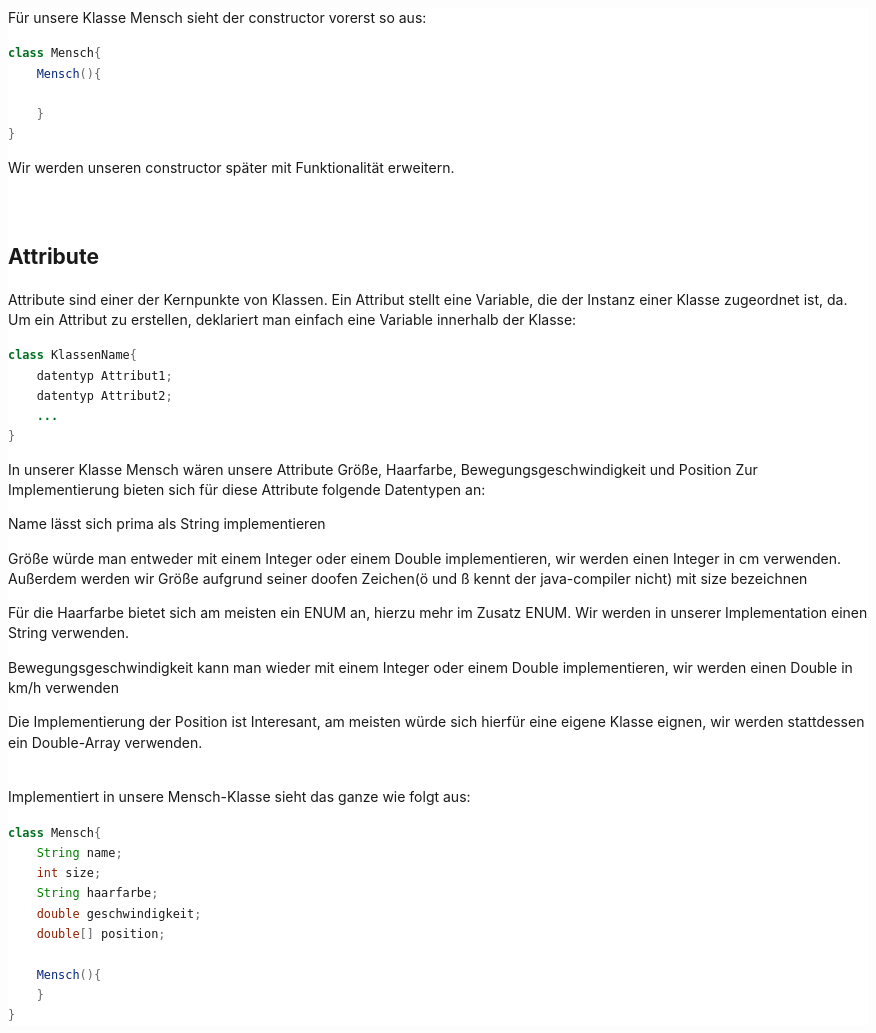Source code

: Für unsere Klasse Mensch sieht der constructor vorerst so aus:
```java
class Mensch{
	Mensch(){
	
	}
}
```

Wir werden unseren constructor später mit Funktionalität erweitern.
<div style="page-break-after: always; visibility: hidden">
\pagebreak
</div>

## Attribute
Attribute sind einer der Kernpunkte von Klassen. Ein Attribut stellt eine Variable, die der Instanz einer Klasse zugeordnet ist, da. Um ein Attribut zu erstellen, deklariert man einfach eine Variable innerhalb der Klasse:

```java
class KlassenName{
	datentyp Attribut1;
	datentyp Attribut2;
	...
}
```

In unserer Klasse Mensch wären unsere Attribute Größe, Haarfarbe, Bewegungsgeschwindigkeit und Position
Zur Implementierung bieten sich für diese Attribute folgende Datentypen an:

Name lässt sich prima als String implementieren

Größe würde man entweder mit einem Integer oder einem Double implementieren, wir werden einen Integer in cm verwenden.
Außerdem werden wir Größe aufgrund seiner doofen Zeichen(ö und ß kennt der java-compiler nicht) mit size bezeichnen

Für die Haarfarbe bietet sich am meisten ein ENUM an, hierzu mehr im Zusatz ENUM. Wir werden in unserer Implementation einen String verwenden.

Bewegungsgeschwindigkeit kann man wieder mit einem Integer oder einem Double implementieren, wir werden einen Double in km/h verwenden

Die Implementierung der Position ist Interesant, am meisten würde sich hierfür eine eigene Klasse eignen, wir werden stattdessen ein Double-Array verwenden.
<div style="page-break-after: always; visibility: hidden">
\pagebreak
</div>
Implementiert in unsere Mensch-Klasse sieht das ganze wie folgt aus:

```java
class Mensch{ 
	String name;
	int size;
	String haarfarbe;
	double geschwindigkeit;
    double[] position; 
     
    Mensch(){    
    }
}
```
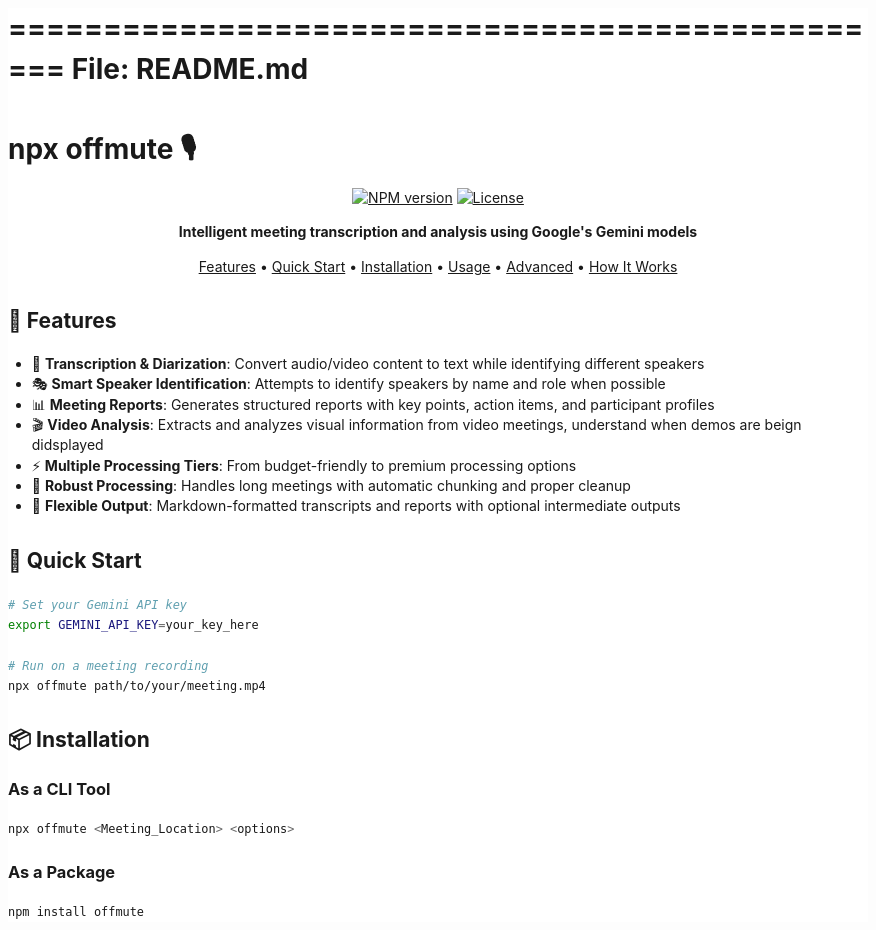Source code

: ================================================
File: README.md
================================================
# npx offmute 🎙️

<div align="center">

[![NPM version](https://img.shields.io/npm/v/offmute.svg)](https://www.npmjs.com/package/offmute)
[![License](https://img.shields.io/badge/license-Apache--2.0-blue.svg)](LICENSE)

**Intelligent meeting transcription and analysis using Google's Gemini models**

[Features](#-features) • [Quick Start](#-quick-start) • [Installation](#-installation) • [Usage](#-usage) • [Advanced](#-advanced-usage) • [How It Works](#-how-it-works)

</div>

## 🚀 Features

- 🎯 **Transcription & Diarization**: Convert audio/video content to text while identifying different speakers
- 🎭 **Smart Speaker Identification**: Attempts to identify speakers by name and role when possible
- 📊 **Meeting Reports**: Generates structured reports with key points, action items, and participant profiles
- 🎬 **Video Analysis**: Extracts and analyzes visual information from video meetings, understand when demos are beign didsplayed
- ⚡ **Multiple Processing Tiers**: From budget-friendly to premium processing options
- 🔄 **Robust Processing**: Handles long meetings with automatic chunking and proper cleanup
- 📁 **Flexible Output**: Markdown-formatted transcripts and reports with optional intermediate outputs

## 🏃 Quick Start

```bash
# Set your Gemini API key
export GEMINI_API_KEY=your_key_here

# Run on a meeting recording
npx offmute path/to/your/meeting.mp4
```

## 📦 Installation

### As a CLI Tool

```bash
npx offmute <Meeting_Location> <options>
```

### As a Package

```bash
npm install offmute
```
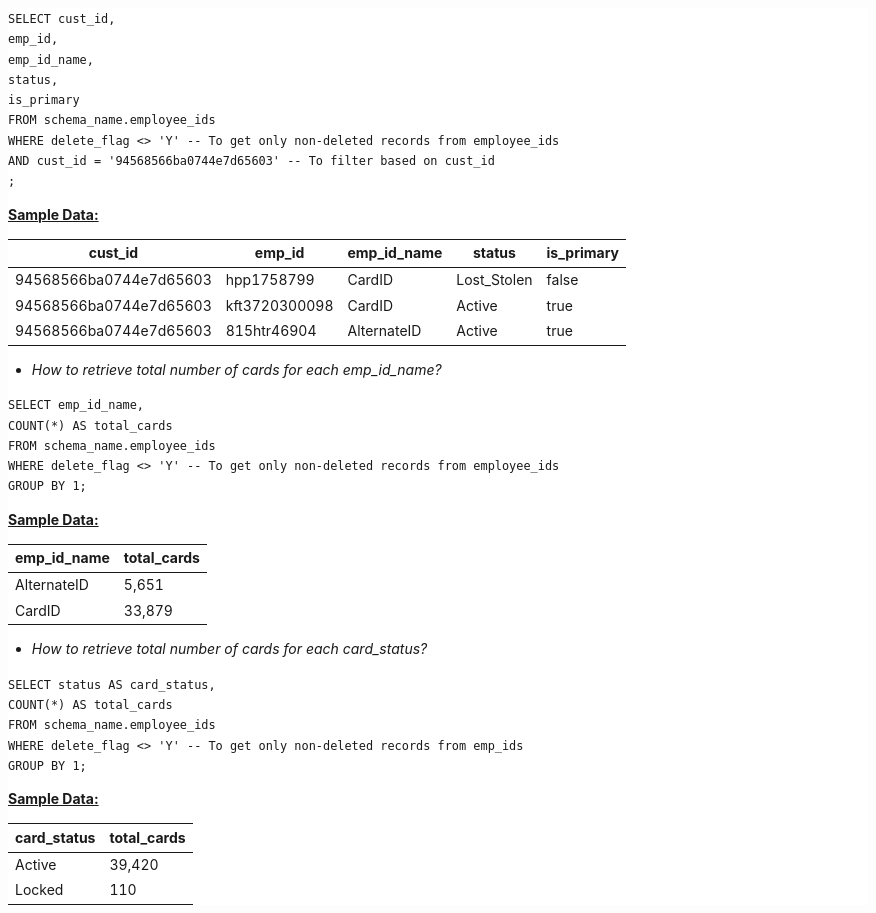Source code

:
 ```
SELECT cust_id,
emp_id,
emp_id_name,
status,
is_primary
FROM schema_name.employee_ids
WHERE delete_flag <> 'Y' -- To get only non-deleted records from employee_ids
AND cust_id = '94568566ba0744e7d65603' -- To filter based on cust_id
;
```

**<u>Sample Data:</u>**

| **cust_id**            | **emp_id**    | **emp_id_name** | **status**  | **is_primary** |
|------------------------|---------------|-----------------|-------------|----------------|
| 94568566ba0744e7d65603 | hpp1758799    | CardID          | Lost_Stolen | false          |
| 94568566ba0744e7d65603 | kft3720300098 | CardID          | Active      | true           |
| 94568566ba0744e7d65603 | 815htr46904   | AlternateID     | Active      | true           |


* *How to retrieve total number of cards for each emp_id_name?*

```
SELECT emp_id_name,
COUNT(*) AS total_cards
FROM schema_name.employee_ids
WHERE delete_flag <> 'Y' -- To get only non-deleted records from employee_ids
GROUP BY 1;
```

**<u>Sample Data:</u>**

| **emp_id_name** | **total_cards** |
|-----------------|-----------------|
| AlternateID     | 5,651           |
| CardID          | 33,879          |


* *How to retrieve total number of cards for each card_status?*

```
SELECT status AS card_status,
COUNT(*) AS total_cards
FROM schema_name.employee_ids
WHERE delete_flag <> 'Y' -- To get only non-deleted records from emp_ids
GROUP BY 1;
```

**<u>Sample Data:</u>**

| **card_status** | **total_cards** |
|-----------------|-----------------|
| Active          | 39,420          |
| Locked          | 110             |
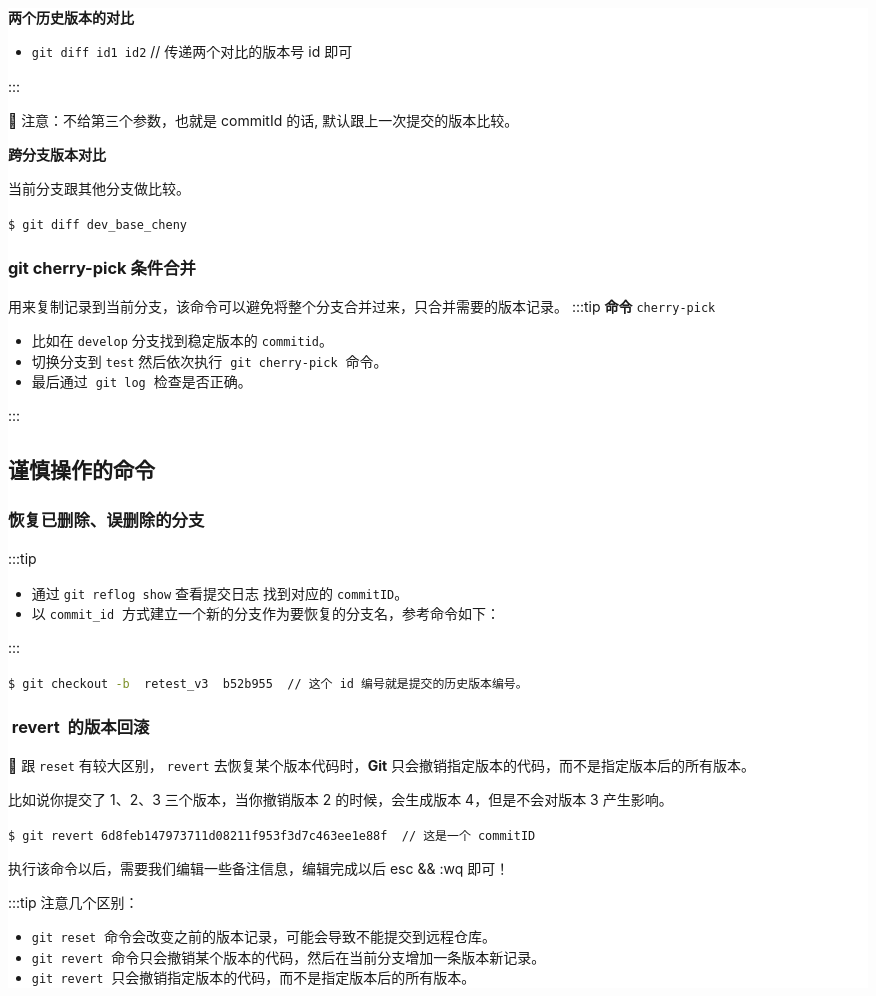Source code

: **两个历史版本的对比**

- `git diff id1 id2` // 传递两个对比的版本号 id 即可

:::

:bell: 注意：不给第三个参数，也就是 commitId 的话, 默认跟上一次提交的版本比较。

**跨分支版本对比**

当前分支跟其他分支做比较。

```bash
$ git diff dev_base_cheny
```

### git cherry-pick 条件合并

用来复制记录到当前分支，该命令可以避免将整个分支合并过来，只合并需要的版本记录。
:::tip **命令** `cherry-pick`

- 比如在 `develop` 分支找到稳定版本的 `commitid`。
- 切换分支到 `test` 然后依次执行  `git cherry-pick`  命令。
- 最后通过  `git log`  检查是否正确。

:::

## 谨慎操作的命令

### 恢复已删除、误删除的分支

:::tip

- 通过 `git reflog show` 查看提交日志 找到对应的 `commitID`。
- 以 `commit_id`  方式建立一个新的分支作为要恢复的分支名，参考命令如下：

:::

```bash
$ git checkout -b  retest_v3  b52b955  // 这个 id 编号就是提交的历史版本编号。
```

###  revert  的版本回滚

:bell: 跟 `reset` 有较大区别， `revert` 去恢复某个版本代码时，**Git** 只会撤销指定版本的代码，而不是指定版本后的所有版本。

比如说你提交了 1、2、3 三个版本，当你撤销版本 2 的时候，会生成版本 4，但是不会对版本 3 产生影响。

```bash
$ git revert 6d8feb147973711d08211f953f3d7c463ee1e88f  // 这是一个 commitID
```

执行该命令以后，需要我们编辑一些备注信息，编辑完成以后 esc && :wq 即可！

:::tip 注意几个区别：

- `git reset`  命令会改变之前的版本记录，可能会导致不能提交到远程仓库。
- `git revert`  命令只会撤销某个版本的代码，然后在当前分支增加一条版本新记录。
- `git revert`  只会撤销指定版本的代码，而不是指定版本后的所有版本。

+ + +

- TASK GOAL: Search the data above for the string "CardID" and copy each line that has it.

- EXERCISE RESULT:
| 94568566ba0744e7d65603 | hpp1758799    | CardID          | Lost_Stolen | false          |
| 94568566ba0744e7d65603 | kft3720300098 | CardID          | Active      | true           |
| CardID          | 33,879          |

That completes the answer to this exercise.